→ Task details
In the proof passage below, list every equation number that labels a displayed formula.

→ Text passage
Before examining the remaining cases we remark that if the SSC terminates in Phase II then \(\alpha _{T- 1} = \beta _{T-1}\) must be maximal w.r.t. the conditions \(y_T \in B_{T-1}\) or \(y_T \in \bar{B}\). If \(\alpha _{T-1} = 0\) then \(y_{T-1} = y_T\), and in this case we cannot have \(y_{T-1} \in \partial \bar{B}\), otherwise the SSC would terminate in Phase II of the previous cycle. Therefore necessarily \(y_T = y_{T-1} \in \text {int}(B_{T-1})^c\) (Case 2). If \(\beta _{T - 1} = \alpha _{T- 1} > 0\) we must have \(y_{T-1}\in \Omega _{T-1} = B_{T-1} \cap \bar{B}\), and \(y_T \in \partial B_{T - 1}\) (case 3) or \(y_T \in \partial \bar{B}\) (case 4) respectively.

Case 2 \(y_{T-1} = y_T \in \text {int}(B_{T-1})^c\). We can rewrite the condition as

$$\begin{aligned} \langle g, \hat{d}_{T-1} \rangle \le L\Vert y_{T-1} - x_k\Vert = L \Vert y_T - x_k\Vert \, . \end{aligned}$$

(8.8)

Thus

$$\begin{aligned} p_T = p_{T-1} \le \tilde{p}_{T-1} + L\Vert y_{T} - x_k\Vert \le \frac{1}{\tau }\langle g, \hat{d}_{T-1} \rangle + L\Vert y_T - x_k\Vert \le \left( \frac{L}{\tau } + L\right) \Vert y_T - x_k\Vert \, , \end{aligned}$$

(8.9)

where in the equality we used \(y_{T} = y_{T-1}\), the first inequality follows from (8.7) and again \(y_T = y_{T-1}\), the second from \(\frac{\langle g, \hat{d}_T \rangle }{\tilde{p}_T} \ge \text {DSB}_{\mathcal {A}}(\Omega , y_{T}, g) \ge \text {SB}_{\mathcal {A}}(\Omega ) = \tau \), and the third from (8.8). Then \(\tilde{x}_k = x_{k + 1} = y_T\) satisfies the desired conditions.

Case 3 \(y_T = y_{T - 1} + \beta _{T - 1} d_{T-1}\) and \(y_T \in \partial B_{T-1}\). Then from \(y_{T-1} \in B_{T-1}\) it follows

$$\begin{aligned} L \Vert y_{T-1} - x_k\Vert \le \langle g, \hat{d}_{T-1} \rangle \, , \end{aligned}$$

(8.10)

and \(y_T \in \partial B_{T-1}\) implies

$$\begin{aligned} \langle g, \hat{d}_{T-1} \rangle = L \Vert y_T - x_k\Vert \, . \end{aligned}$$

(8.11)

→ Data provided

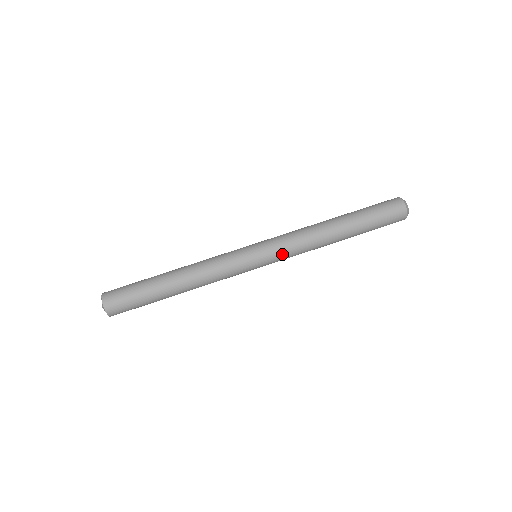
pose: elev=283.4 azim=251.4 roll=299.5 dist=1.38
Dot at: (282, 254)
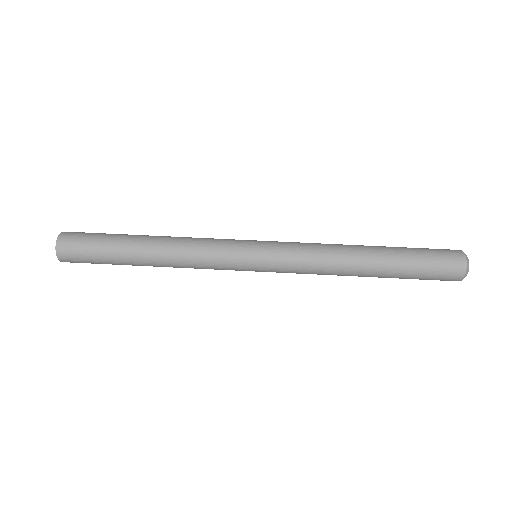
Dot at: (287, 261)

→ Problem solution
(8.8), (8.9), (8.10), (8.11)